DAVAO CITY (PNA) -- The Mindanao Department of Foreign Affairs (DFA) office here has issued a stern warning to those attempting to find jobs abroad by using 'visit visas" issued to them by DFA passport offices in Mindanao and other parts of the country.

DFA-Mindanao head Asst. Secretary Walter Salmingo issued a statement to strongly "advise" those looking for work overseas "not to leave using a visit visa" but instead exert effort to have an employment visa before leaving by dealing only with recruitment agencies accredited with POEA (Philippine Overseas Employment Administration).

Salmingo said "to avoid spending so much only to be exposed to harassment, extortion, abuse, substandard wages and working conditions, imprisonment and deportation, leave with an employment visa with a job contract attested by POEA."

He stressed that by doing so, it "will save OFW from much grief and heartache," pointing out that a "visit visa is not a guarantee that you will find work in your country of destination, particularly in Abu Dhabi or Dubai."

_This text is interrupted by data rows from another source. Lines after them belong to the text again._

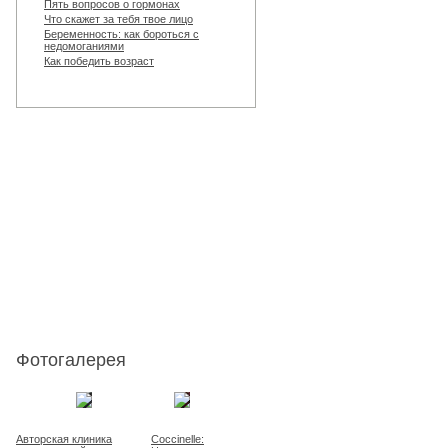
Пять вопросов о гормонах
Что скажет за тебя твое лицо
Беременность: как бороться с
недомоганиями
Как победить возраст
Фотогалерея
Авторская клиника
Coccinelle: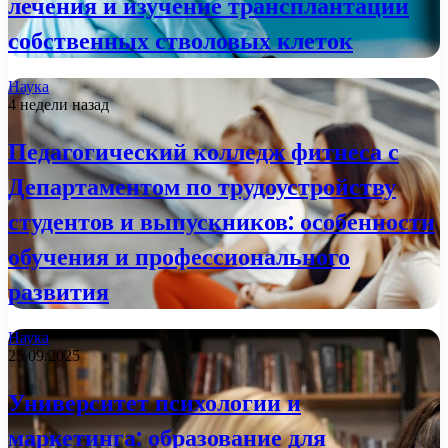
лечения и изучение трансплантации
собственных стволовых клеток
Наука
4 недели назад
Педагогический колледж фитнеса с
Департаментом по трудоустройству
студентов и выпускников: особенности
обучения и профессионального
развития
Наука
25.09.2025
Университет психологии и
маркетинга: образование для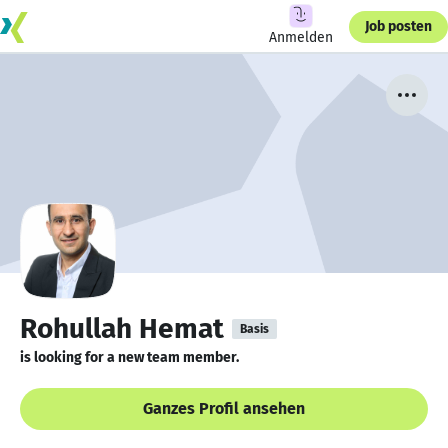
Job posten
Anmelden
Rohullah Hemat
Basis
is looking for a new team member.
Ganzes Profil ansehen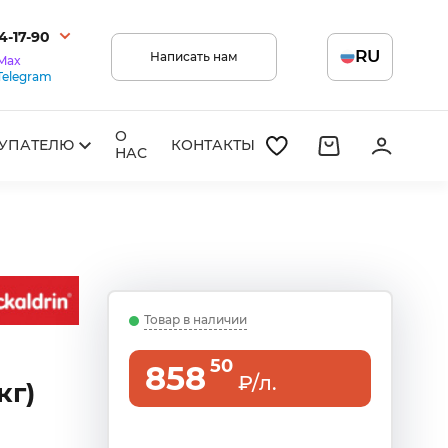
14-17-90
RU
Написать нам
Max
Telegram
О
УПАТЕЛЮ
КОНТАКТЫ
НАС
Товар в наличии
50
858
₽/л.
кг)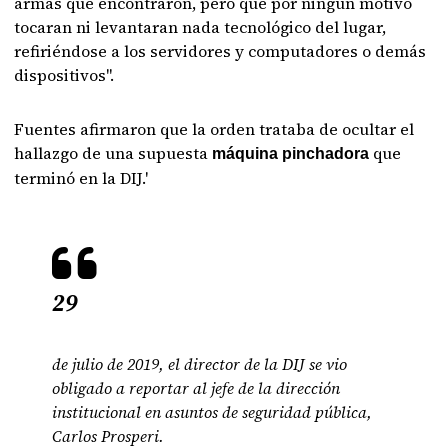
armas que encontraron, pero que por ningún motivo
tocaran ni levantaran nada tecnológico del lugar,
refiriéndose a los servidores y computadores o demás
dispositivos".
Fuentes afirmaron que la orden trataba de ocultar el
hallazgo de una supuesta
que
máquina pinchadora
terminó en la DIJ.'
29
de julio de 2019, el director de la DIJ se vio
obligado a reportar al jefe de la dirección
institucional en asuntos de seguridad pública,
Carlos Prosperi.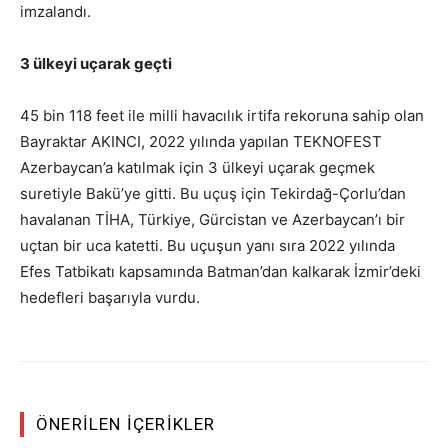
imzalandı.
3 ülkeyi uçarak geçti
45 bin 118 feet ile milli havacılık irtifa rekoruna sahip olan
Bayraktar AKINCI, 2022 yılında yapılan TEKNOFEST
Azerbaycan’a katılmak için 3 ülkeyi uçarak geçmek
suretiyle Bakü’ye gitti. Bu uçuş için Tekirdağ-Çorlu’dan
havalanan TİHA, Türkiye, Gürcistan ve Azerbaycan’ı bir
uçtan bir uca katetti. Bu uçuşun yanı sıra 2022 yılında
Efes Tatbikatı kapsamında Batman’dan kalkarak İzmir’deki
hedefleri başarıyla vurdu.
ÖNERILEN İÇERIKLER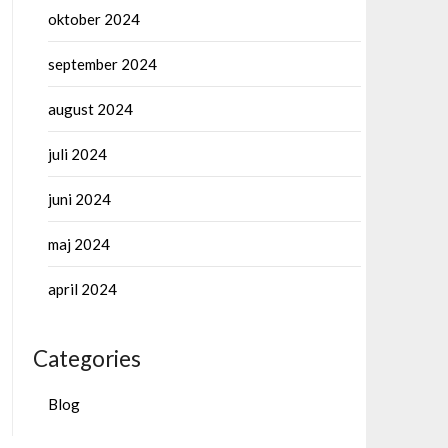
oktober 2024
september 2024
august 2024
juli 2024
juni 2024
maj 2024
april 2024
Categories
Blog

The DFA-Mindanao chief's statement bolstered the warning earlier aired by the Philippine Emassy in Abu Dhabi, United Arab Emirates (UAE), which reported an alarming increase in the number of Filipinos who arrived in UAE on visit visas and were victimized by fixers and illegal job recruiters.

Philippine Ambassador to the UAE Libran Cabactulan revealed that fixers charge as much as P100,000 in exchange for a visit visa and promise of a job upon arrival in the UAE and other points in the Middle East.

The Ambassador further bared that in many cases, the promise of a job "does not materialize and the poor job-seeker is left with the option of either returning to the Philippines empty-handed or looking for work on his or her own before the visit visa expires in a month or two."

According to the UAE-based envoy, some companies "exploit the situation and offer only menial jobs and wages much lower than other expatriate workers who arrive armed with employment visas."

Unfortunately, he pointed out, "the most vulnerable are some Filipino women who are exploited and forced into prostitution." Many among these victims found out too late that their visit visa was not changed to employment or residence status.

He further bared that "this results in hefty immigration fines for overstaying," while in other cases Filipinos find themselves "stranded" in Kish island in Iran where they are required to exit or made to wait for employment visas promised by prospective employers, further adding to their desperation.